■ EXERCISE GOAL
Rewrite the data below with "pose line" swapped for "extrinsics line" and nothing else changed. Leave the pictures out of your answer.

■ DATA BELOW
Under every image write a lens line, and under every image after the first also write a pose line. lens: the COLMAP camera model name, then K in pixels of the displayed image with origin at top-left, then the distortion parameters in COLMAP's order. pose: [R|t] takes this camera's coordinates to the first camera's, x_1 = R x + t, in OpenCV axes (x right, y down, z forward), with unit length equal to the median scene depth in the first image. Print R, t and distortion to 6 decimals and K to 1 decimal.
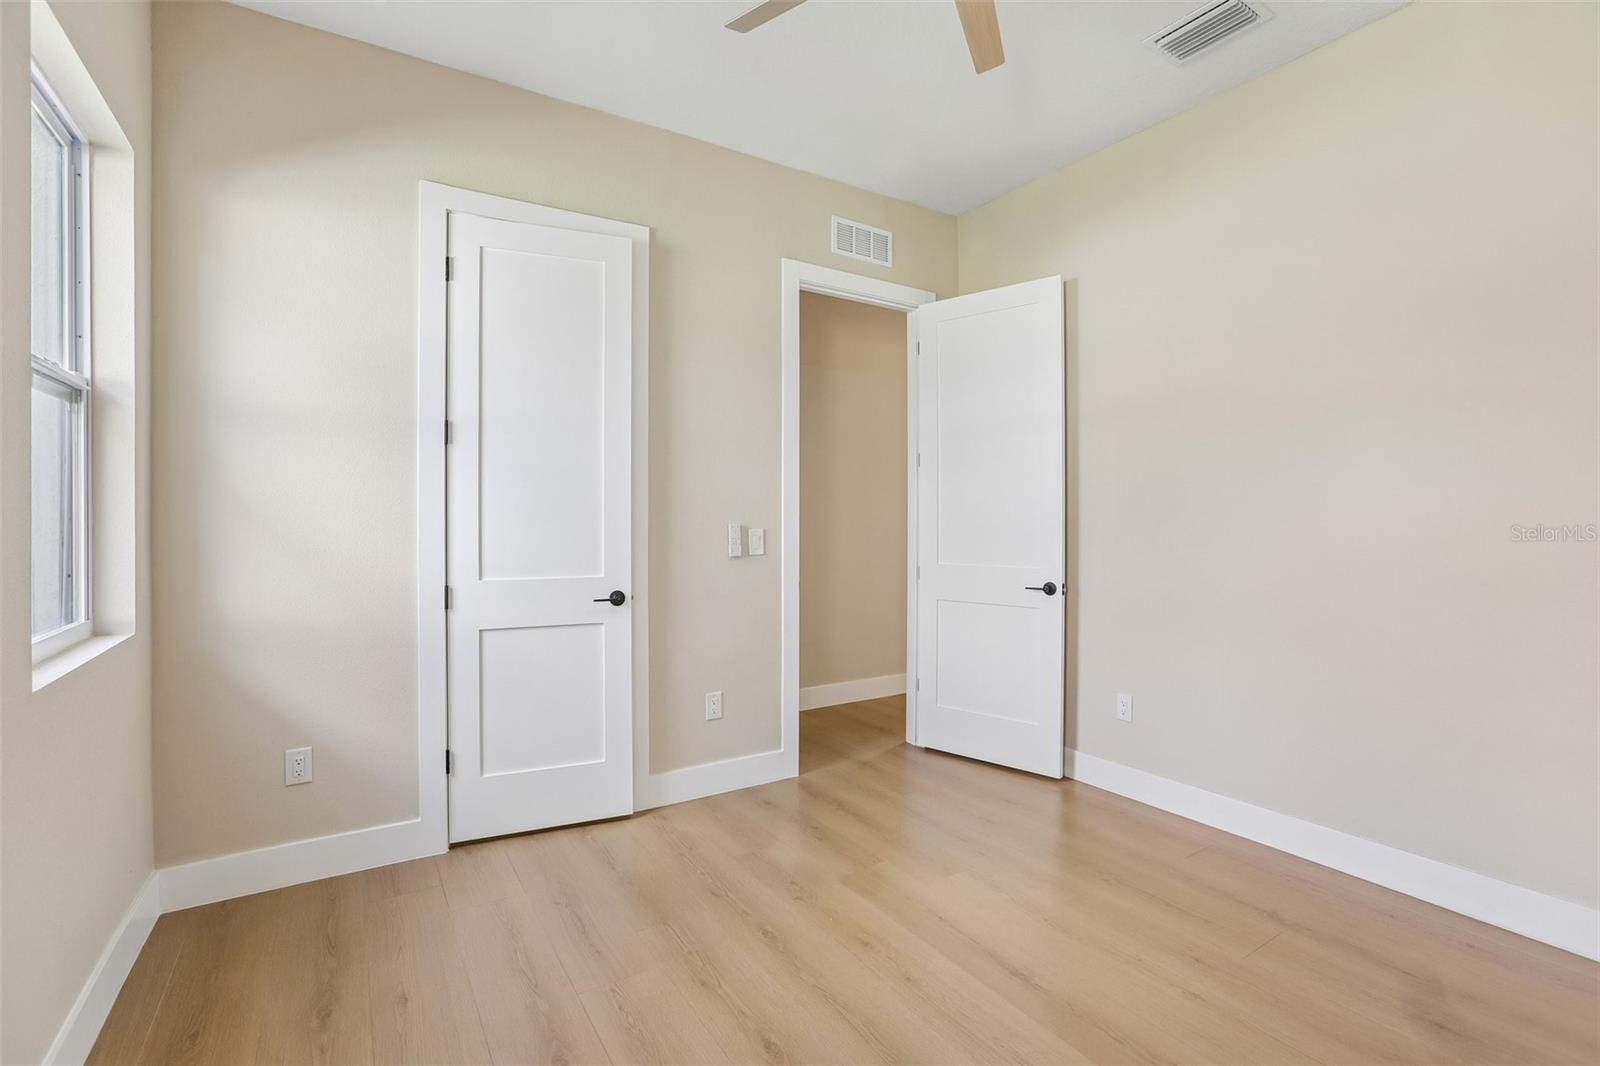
lens RADIAL K [[738.9, 0, 822.3], [0, 738.9, 512.5], [0, 0, 1]] dist [-0.017664, 0.001584]
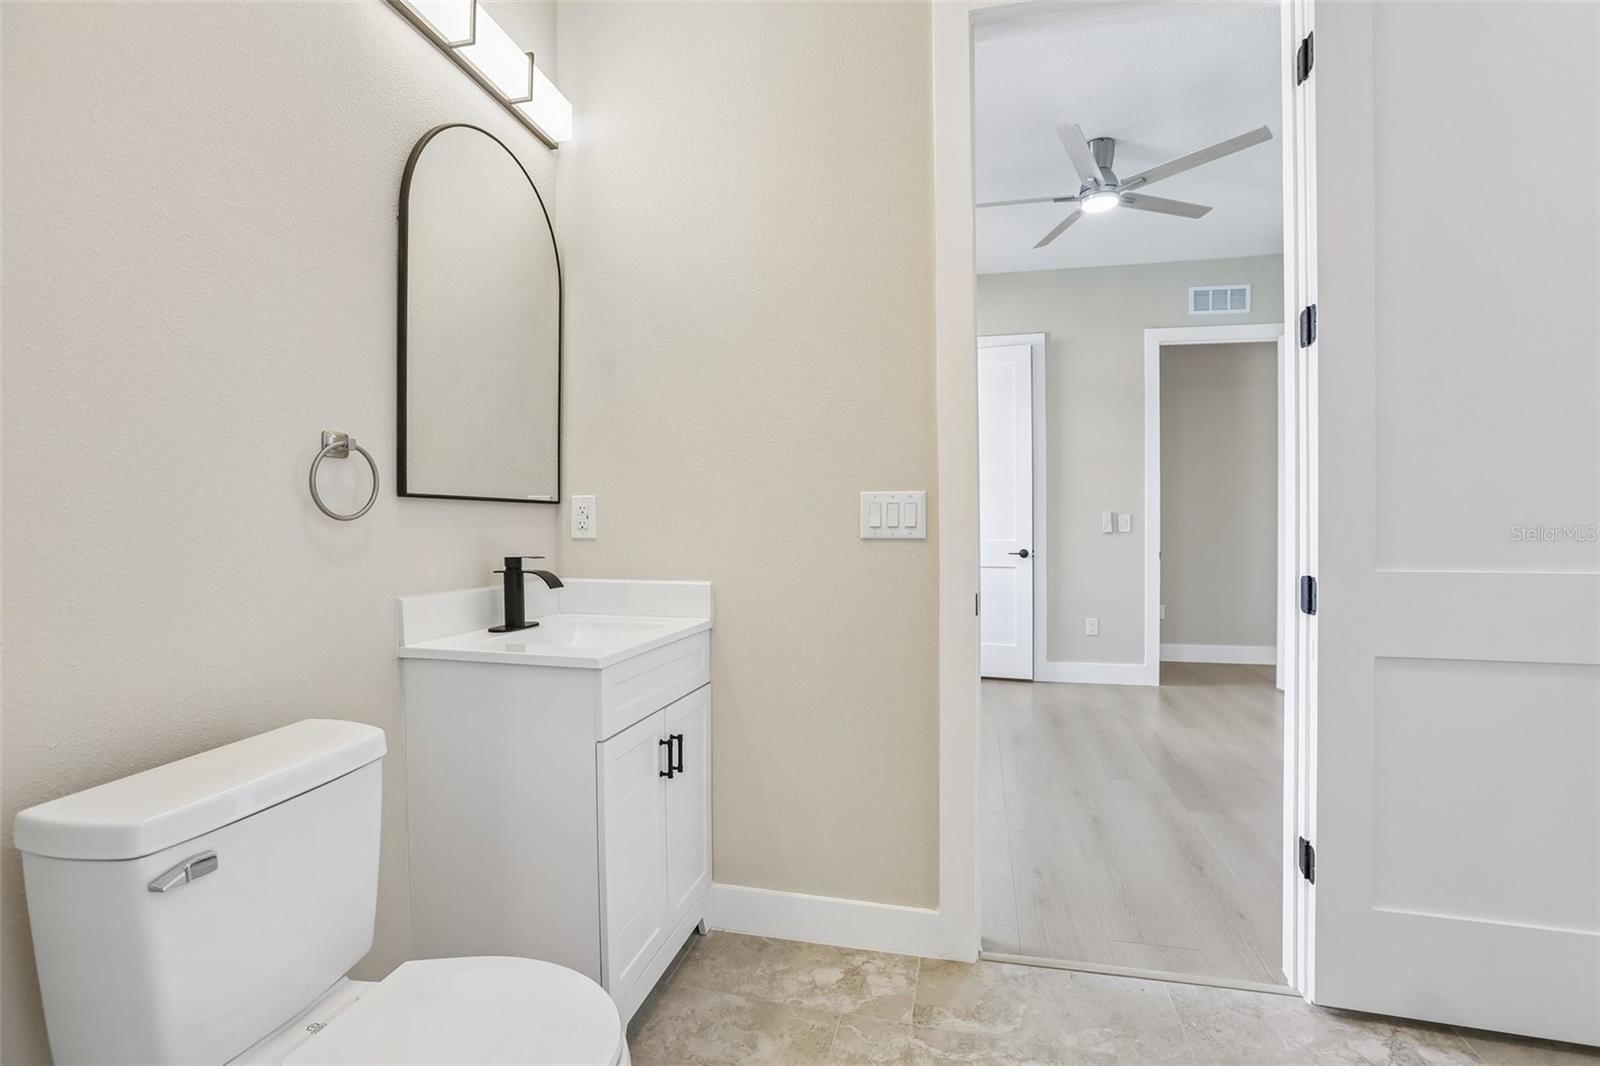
lens RADIAL K [[738.9, 0, 811.2], [0, 738.9, 527.6], [0, 0, 1]] dist [-0.017664, 0.001584]
pose [[0.712889, 0.006799, -0.701244, 0.513250], [0.007822, 0.999814, 0.017646, 0.017469], [0.701233, -0.018065, 0.712703, -0.520022]]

■ EXERCISE ANSWER
Under every image write a lens line, and under every image after the first also write a extrinsics line. lens: the COLMAP camera model name, then K in pixels of the displayed image with origin at top-left, then the distortion parameters in COLMAP's order. pose: [R|t] takes this camera's coordinates to the first camera's, x_1 = R x + t, in OpenCV axes (x right, y down, z forward), with unit length equal to the median scene depth in the first image. Print R, t and distortion to 6 decimals and K to 1 decimal.
lens RADIAL K [[738.9, 0, 822.3], [0, 738.9, 512.5], [0, 0, 1]] dist [-0.017664, 0.001584]
lens RADIAL K [[738.9, 0, 811.2], [0, 738.9, 527.6], [0, 0, 1]] dist [-0.017664, 0.001584]
pose [[0.712889, 0.006799, -0.701244, 0.513250], [0.007822, 0.999814, 0.017646, 0.017469], [0.701233, -0.018065, 0.712703, -0.520022]]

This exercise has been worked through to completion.